Цирк | страница 7



– Антонио Фернандес Эредиа, второй пехотный батальон, Мелилья.

– Идет. – Ута спрятал листок в карман. – Я займусь этим, как только приеду.

– Он очень славный мальчик, – говорила она, считая себя обязанной еще что-то сказать. – Он хочет стать инженером.

– Ты не волнуйся.

Одним глотком он осушил рюмку и снова смежил веки. Его мысли упорно возвращались к разговору, состоявшемуся в полдень в кабинете отца. «Десять тысяч. Ровно десять, чтобы заплатить долги». – «Я сказал тебе, что ничего не дам». «Восемь тысяч. Последняя цифра». «Ни восьми тысяч, ни восьми реалов». Когда он попытался разжалобить отца, заговорив о здоровье Лус-Дивины, тот взорвался: «Сколько раз я должен тебе повторять, что мне наплевать на эту девчонку. Я ее в глаза не видел, да к тому же она еще и некрещеная!» Грубиян! Он его научит вежливо разговаривать.

Он с наслаждением стал рисовать себе всевозможные беды, которые могут обрушиться на отца: несчастный случай, ограбление, банкротство, пожар.
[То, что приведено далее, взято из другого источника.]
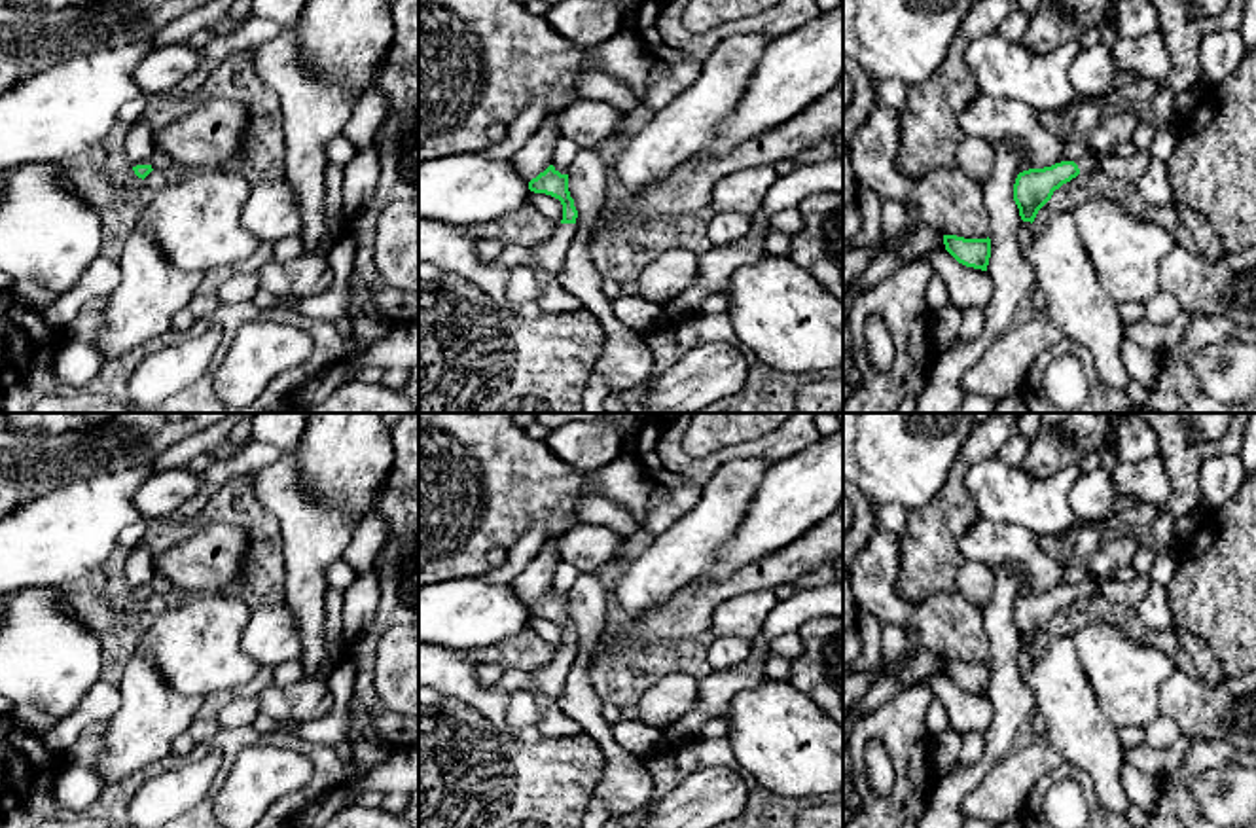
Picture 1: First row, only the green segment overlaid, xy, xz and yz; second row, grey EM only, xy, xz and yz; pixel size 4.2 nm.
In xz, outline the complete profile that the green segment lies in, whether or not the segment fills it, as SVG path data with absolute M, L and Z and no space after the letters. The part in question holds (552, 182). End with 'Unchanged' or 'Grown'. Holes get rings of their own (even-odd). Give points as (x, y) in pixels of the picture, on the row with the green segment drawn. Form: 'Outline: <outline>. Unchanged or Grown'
Outline: M553 165L529 182L534 193L546 193L561 201L563 220L557 224L553 237L530 248L529 254L538 269L559 277L565 269L566 252L576 237L578 210L568 191L568 174L561 174Z. Grown

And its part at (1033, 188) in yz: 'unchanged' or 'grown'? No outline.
grown

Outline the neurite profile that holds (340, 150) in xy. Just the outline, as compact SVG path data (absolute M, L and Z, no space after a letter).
M345 135L333 136L324 148L328 163L337 165L341 169L350 163L354 152L354 144Z

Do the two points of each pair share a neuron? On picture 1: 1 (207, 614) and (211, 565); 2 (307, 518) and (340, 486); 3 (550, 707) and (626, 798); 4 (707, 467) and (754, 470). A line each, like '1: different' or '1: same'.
1: different
2: different
3: different
4: different

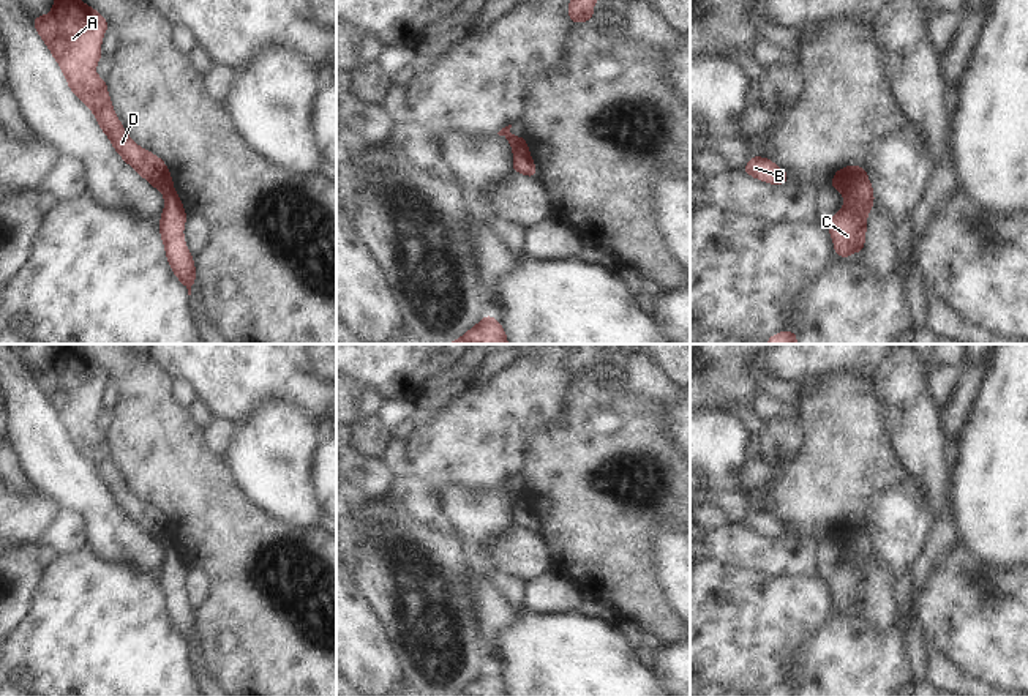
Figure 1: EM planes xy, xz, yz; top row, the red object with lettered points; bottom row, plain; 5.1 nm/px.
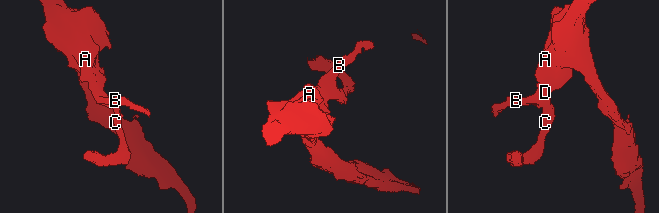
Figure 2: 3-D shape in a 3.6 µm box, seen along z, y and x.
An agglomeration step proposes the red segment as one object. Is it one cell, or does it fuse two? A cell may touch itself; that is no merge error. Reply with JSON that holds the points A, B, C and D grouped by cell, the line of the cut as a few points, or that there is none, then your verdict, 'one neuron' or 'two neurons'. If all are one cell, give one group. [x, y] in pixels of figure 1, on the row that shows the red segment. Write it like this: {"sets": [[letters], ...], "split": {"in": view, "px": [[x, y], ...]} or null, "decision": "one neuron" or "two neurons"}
{"sets": [["A", "B", "D"], ["C"]], "split": {"in": "yz", "px": [[866, 174], [845, 194]]}, "decision": "two neurons"}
Умирая, отец, конечно, будет умолять привести к нему сына, чтобы попросить прощения за то, что был несправедлив. Но Ута с презрением пройдет мимо под руку с Элисой и девочкой.

– Вы думаете об отъезде? – внезапно спросила женщина.

– Нет… То есть… да…

Он теряет контроль над собой. Надо собрать разбегающиеся мысли, подчинить их строгой дисциплине.

– Надеюсь, когда я приеду туда, положение прояснится, – сказал он, чтобы хоть что-то сказать.

– Куда вас посылают?

– На передовую.

Они помолчали. Ута наслаждался произведенным эффектом. Чтобы закрепить впечатление, он вытащил бумажник и показал женщине фотокарточку.

– Смотри. Это в Мелилье.

Она бережно взяла фотографию.

– Это ты? – спросила она.

Бармен подал ему еще один коньяк. Ута выпил, у него возникло подозрение, что этот человек разгадал его игру. В глазах бармена светилось что-то похожее на усмешку.

– Сколько я вам должен?

Наступило молчание. Ута презрительно смотрел на бармена.

– Двести десять, сеньор.

Женщина хотела что-то сказать, но он не дал ей открыть рот.

– Жаль, красавица, – сказал он, глядя на циферблат своих часов, – но я не могу больше задерживаться ни на минуту.

Ему стала отвратительна атмосфера этого кабака. Широким жестом он швырнул на стойку три сотенные и, не заботясь о сдаче, вразвалку пошел в гардероб.

– Mon pardessus. My coat. Mon proteçao. Il mio pastrano.[2]

– Сеньор?

– Vite. Vite. Quick. Presto.[3]

– Я вас не понимаю, сеньор, – краснея, пробормотал гардеробщик.

– Я вам сказал: she is not beautiful, but sife is interesting.